Chung tells Scully that this whole account is odd as the cook at the diner saw none of this. According to him, Mulder came in that night and ate slice after slice of sweet potato pie, while asking lots of questions such as "have you ever been abducted by aliens." (As this behaviour is very un-Mulder-like, presumably the cook's memory has been tampered with.)

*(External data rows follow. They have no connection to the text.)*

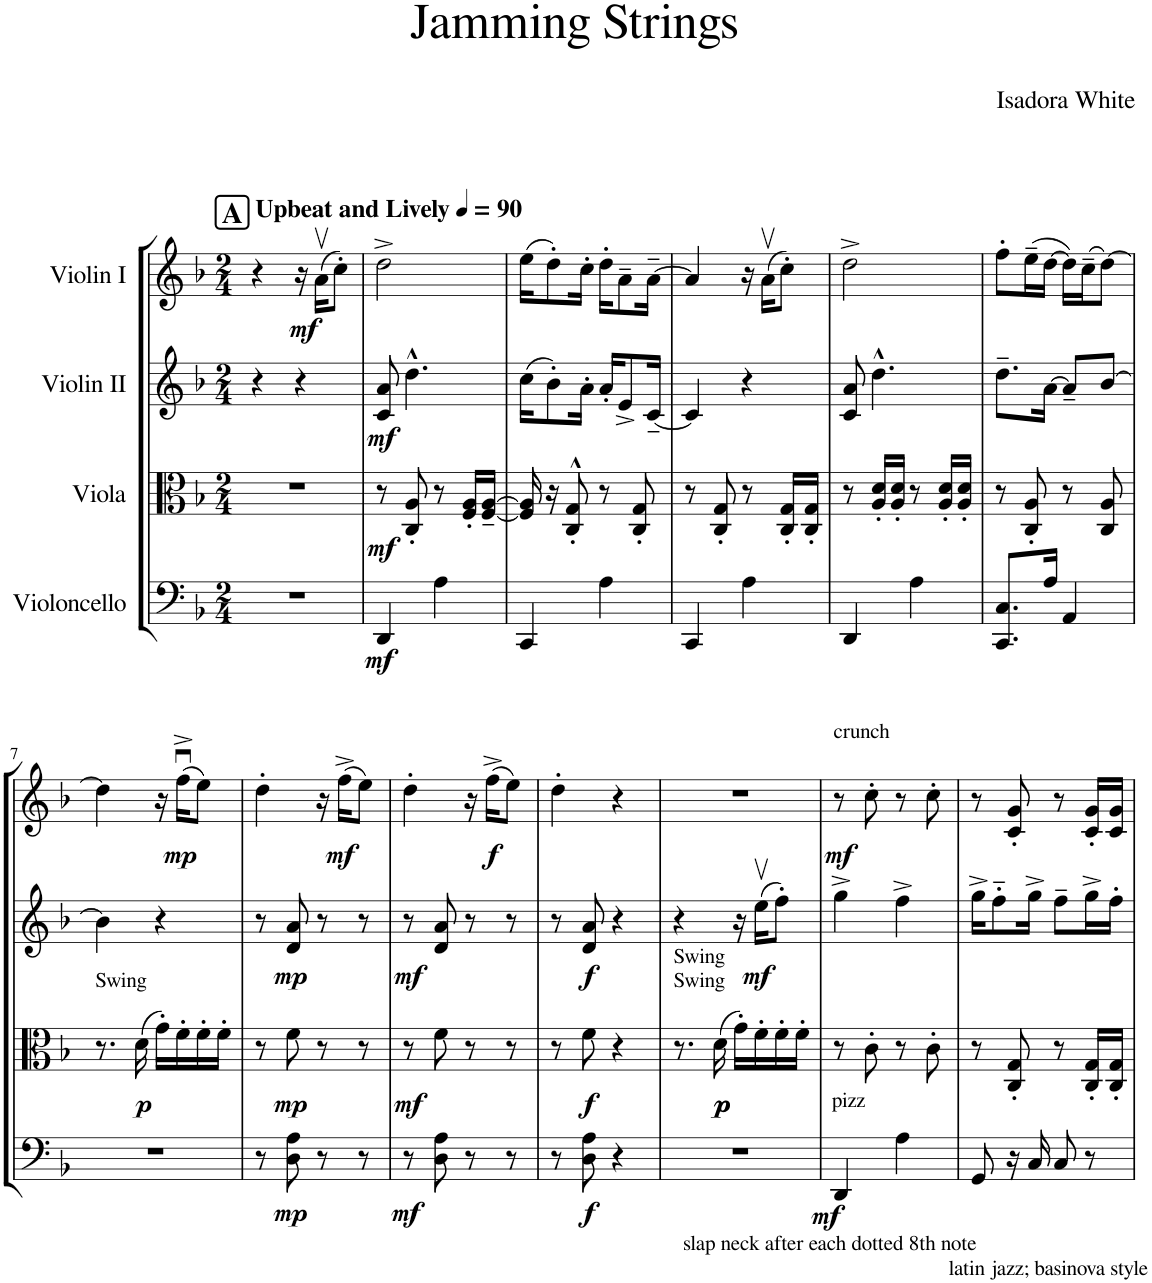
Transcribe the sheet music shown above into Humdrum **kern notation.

**kern	**dynam	**kern	**dynam	**kern	**dynam	**kern	**dynam
*part4	*part4	*part3	*part3	*part2	*part2	*part1	*part1
*staff4	*staff4	*staff3	*staff3	*staff2	*staff2	*staff1	*staff1
*I"Violoncello	*	*I"Viola	*	*I"Violin II	*	*I"Violin I	*
*I'Vc	*	*I'Vla	*	*I'Vln	*	*I'Vln	*
*clefF4	*	*clefC3	*	*clefG2	*	*clefG2	*
*k[b-]	*	*k[b-]	*	*k[b-]	*	*k[b-]	*
*M2/4	*	*M2/4	*	*M2/4	*	*M2/4	*
*MM90	*	*MM90	*	*MM90	*	*MM90	*
!!LO:REH:place=s1:a:B:cj:fs=14:t=A
=1	=1	=1	=1	=1	=1	=1	=1
!	!	!	!	!	!	!LO:TX:a:B:t=Upbeat and Lively	!
2r	.	2r	.	4r	.	4r	.
!	!	!	!	!	!	!	!LO:DY:b
.	.	.	.	4r	.	16r	mf
.	.	.	.	.	.	(16av\KL	.
.	.	.	.	.	.	8cc'\J)	.
=2	=2	=2	=2	=2	=2	=2	=2
!	!LO:DY:b	!	!LO:DY:b	!	!LO:DY:b	!	!
4DD/	mf	8r	mf	8c/ 8a/	mf	2dd^\	.
.	.	8C/' 8A/'	.	4.dd^^\	.	.	.
4A\	.	8r	.	.	.	.	.
.	.	16F/' 16A/'LL	.	.	.	.	.
.	.	[16F/~ [16A/~JJ	.	.	.	.	.
=3	=3	=3	=3	=3	=3	=3	=3
4CC/	.	16F/] 16A/]	.	(16cc\KL	.	(16ee\KL	.
.	.	16r	.	8b-'\)	.	8dd'\)	.
.	.	8C/'^^ 8G/'^^	.	.	.	.	.
.	.	.	.	16a'\Jk	.	16cc'\Jk	.
4A\	.	8r	.	16a'/KL	.	16dd'\KL	.
.	.	.	.	8e^/	.	8a~\	.
.	.	8C/' 8G/'	.	.	.	.	.
.	.	.	.	[16c~/Jk	.	[16a~\Jk	.
=4	=4	=4	=4	=4	=4	=4	=4
4CC/	.	8r	.	4c/]	.	4a/]	.
.	.	8C/' 8G/'	.	.	.	.	.
4A\	.	8r	.	4r	.	16r	.
.	.	.	.	.	.	(16av\KL	.
.	.	16C/' 16G/'LL	.	.	.	8cc'\J)	.
.	.	16C/' 16G/'JJ	.	.	.	.	.
=5	=5	=5	=5	=5	=5	=5	=5
4DD/	.	8r	.	8c/ 8a/	.	2dd^\	.
.	.	16A/' 16d/'LL	.	4.dd^^\	.	.	.
.	.	16A/' 16d/'JJ	.	.	.	.	.
4A\	.	8r	.	.	.	.	.
.	.	16A/' 16d/'LL	.	.	.	.	.
.	.	16A/' 16d/'JJ	.	.	.	.	.
=6	=6	=6	=6	=6	=6	=6	=6
8.CC/ 8.C/L	.	8r	.	8.dd~\L	.	8ff'\L	.
.	.	8C/' 8A/'	.	.	.	(16ee~\L	.
16A/Jk	.	.	.	[16a\Jk	.	[16dd\JJ	.
4AA/	.	8r	.	8a~/L]	.	16dd\LL])	.
.	.	.	.	.	.	(16cc~\J	.
.	.	8C/ 8A/	.	[8b-/J	.	[8dd\J)	.
!!LO:LB:g=z
=7	=7	=7	=7	=7	=7	=7	=7
!	!	!LO:TX:a:t=Swing	!	!	!	!	!
2r	.	8.r	.	4b-\]	.	4dd\]	.
!	!	!	!LO:DY:b	!	!	!	!
.	.	(16d\	p	.	.	.	.
.	.	16g'\LL)	.	4r	.	16r	.
!	!	!	!	!	!	!	!LO:DY:b
.	.	16f'\	.	.	.	(16ffu^\KL	mp
.	.	16f'\	.	.	.	8ee\J)	.
.	.	16f'\JJ	.	.	.	.	.
=8	=8	=8	=8	=8	=8	=8	=8
8r	.	8r	.	8r	.	4dd'\	.
!	!LO:DY:b	!	!LO:DY:b	!	!LO:DY:b	!	!
8D\ 8A\	mp	8f\	mp	8d/ 8a/	mp	.	.
8r	.	8r	.	8r	.	16r	.
!	!	!	!	!	!	!	!LO:DY:b
.	.	.	.	.	.	(16ff^\KL	mf
8r	.	8r	.	8r	.	8ee\J)	.
=9	=9	=9	=9	=9	=9	=9	=9
!	!LO:DY:b	!	!LO:DY:b	!	!LO:DY:b	!	!
8r	mf	8r	mf	8r	mf	4dd'\	.
8D\ 8A\	.	8f\	.	8d/ 8a/	.	.	.
8r	.	8r	.	8r	.	16r	.
!	!	!	!	!	!	!	!LO:DY:b
.	.	.	.	.	.	(16ff^\KL	f
8r	.	8r	.	8r	.	8ee\J)	.
=10	=10	=10	=10	=10	=10	=10	=10
8r	.	8r	.	8r	.	4dd'\	.
!	!LO:DY:b	!	!LO:DY:b	!	!LO:DY:b	!	!
8D\ 8A\	f	8f\	f	8d/ 8a/	f	.	.
4r	.	4r	.	4r	.	4r	.
=11	=11	=11	=11	=11	=11	=11	=11
!	!	!LO:TX:a:t=Swing	!	!	!	!	!
!	!	!LO:TX:a:t=Swing	!	!	!	!	!
2r	.	8.r	.	4r	.	2r	.
!	!	!	!LO:DY:b	!	!	!	!
!	!	!	!LO:DY:n=1:b	!	!	!	!
.	.	(16d\	p p	.	.	.	.
.	.	16g'\LL)	.	16r	.	.	.
!	!	!	!	!	!LO:DY:b	!	!
.	.	16f'\	.	(16eev\KL	mf	.	.
.	.	16f'\	.	8ff'\J)	.	.	.
.	.	16f'\JJ	.	.	.	.	.
=12	=12	=12	=12	=12	=12	=12	=12
!	!	!	!	!	!	!LO:TX:a:t=crunch	!
!LO:TX:a:t=pizz	!	!	!	!	!	!	!
!LO:TX:b:t=slap neck after each dotted 8th note	!	!	!	!	!	!	!
!	!LO:DY:b	!	!	!	!	!	!LO:DY:b
4DD/	mf	8r	.	4gg^\	.	8r	mf
.	.	8c'\	.	.	.	8cc'\	.
4A\	.	8r	.	4ff^\	.	8r	.
.	.	8c'\	.	.	.	8cc'\	.
=13	=13	=13	=13	=13	=13	=13	=13
!LO:TX:b:t=latin jazz; basinova style	!	!	!	!	!	!	!
8GG/	.	8r	.	16gg^\KL	.	8r	.
.	.	.	.	8ff'~\	.	.	.
16r	.	8C/' 8G/'	.	.	.	8c/' 8g/'	.
16C/	.	.	.	16gg^\Jk	.	.	.
8C/	.	8r	.	8ff~\L	.	8r	.
8r	.	16C/' 16G/'LL	.	16gg^\L	.	16c/' 16g/'LL	.
.	.	16C/' 16G/'JJ	.	16ff'\JJ	.	16c/ 16g/JJ	.
=	=	=	=	=	=	=	=
*-	*-	*-	*-	*-	*-	*-	*-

(Mulder's version continues). Mulder gets back to the motel after leaving the diner. He finds two Men in Black in Scully's room, and Scully acting very calm and weird. The first Man in Black tells Mulder that some so-called alien encounters are hoaxes set up by the government, and that some of these hoaxes are then revealed as hoaxes in order to discredit the truth-seekers who believed them. Mulder says he's heard that the Men in Black act oddly so anyone who describes and encounter with them will seem crazy. "I find absolutely no reason why anyone would think you crazy if you described this meeting of ours," the Man in Black says, as the second Man in Black steps forward. It's Alex Trebeck. "The game-show host?"

Scully, talking to Chung now, admits she has no memory of any of this. Embarrassed, she tells him she was surprised to wake up and find Mulder asleep in her room. (Chung looks surprised at this.)

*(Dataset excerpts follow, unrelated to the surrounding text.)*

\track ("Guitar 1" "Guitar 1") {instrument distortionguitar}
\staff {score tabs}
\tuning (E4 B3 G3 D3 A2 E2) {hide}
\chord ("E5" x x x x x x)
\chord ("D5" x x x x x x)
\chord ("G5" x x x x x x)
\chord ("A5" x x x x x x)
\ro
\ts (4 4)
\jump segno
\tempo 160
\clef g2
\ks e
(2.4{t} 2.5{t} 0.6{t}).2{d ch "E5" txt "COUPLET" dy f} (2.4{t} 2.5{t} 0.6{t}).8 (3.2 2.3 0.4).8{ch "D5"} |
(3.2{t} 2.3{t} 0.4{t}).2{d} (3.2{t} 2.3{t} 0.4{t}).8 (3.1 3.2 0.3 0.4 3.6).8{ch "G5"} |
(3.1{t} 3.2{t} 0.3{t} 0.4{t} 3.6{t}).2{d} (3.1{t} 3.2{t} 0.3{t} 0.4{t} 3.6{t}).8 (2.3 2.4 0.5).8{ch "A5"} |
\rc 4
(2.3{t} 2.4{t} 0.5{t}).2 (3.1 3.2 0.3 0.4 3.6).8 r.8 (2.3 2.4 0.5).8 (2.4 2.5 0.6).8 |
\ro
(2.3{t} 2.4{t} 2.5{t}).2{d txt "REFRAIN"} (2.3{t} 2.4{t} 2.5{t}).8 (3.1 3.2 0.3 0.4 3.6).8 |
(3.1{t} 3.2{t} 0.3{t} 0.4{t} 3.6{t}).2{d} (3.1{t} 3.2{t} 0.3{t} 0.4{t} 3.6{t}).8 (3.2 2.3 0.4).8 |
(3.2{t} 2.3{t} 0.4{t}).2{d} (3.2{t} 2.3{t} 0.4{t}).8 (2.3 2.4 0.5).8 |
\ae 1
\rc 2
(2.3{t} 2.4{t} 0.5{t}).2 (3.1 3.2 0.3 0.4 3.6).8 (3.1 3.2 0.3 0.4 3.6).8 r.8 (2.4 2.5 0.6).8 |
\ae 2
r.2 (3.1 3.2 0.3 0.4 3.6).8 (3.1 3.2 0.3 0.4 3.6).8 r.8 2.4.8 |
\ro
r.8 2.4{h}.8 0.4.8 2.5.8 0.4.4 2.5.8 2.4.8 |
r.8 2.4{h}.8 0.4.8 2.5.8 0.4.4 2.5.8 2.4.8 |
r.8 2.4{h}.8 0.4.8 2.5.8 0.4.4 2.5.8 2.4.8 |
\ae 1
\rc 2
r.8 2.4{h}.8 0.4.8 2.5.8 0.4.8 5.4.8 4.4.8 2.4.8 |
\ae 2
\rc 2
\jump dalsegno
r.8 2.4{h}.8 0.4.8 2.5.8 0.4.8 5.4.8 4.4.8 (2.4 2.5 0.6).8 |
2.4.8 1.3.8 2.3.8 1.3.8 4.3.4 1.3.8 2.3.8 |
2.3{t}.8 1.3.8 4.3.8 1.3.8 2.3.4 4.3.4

A crashed plane is found. Manners says this explains the UFO sightings, but Mulder says it's just the military's alibi. The pilot carried out of the plane is the one Scully did the autopsy on. Manners sums it up: "Bleep."

Back in the present, Scully tells Chung, "I know it probably doesn't have the sense of closure that you want, but it has more than some of our other cases."

Chung is working on his novel when Mulder visits him, urging him not to publish. "It will perform a disservice to a field of inquiry that has always struggled for respectability." The events, he says, deal with alternative realities and viewpoints, and, if presented wrongly, could really discredit the people involved and make them appear "foolish, if not downright psychotic." He is also concerned that the publisher is owned by a subsidiary of some other company that is part of the "Military-Industrial-Entertainments Complex." Chung assures him that the book will be written and asks him what really happened to Chrissy and Howard. "How the Hell should I know?" Mulder says.

Chung's voice-over muses on the persistence of people like Blaine, searching the skies in order to find the contentment that has eluded him in this life. Blaine now has Rocky's old job, while Rocky has moved to California and set up a cult based on his Lord Kinbote experiences. Chung reflects on how such a message appeals to the "lost and the desperate."

As Chung's voice-over continues, Scully is seen in the office, reading his book. In it, Chung calls her "Diana Luskey". He says she is "noble of spirit and pure at heart," but that she remains and FBI agent first and foremost. He calls Mulder "Reynard Muldrake" and says he's a "ticking time-bomb of insanity". "His quest into the unknown has so warped his psyche one shudders to think how he receives any pleasures from life." As we hear this, we see Mulder in bed, watching a Big Foot video.

Chung's summing-up continues: Chrissy has read into her experience a message to improve her own world and had got involved in campaigning. Howard still loves her, but, as she sneers at him, "Love? Is that all you think about?" As Chung says, everyone is searching for meaning, whether in the skies or in other humans. "Although we may not be alone in the Universe, in our own separate ways, on this planet, we are all alone."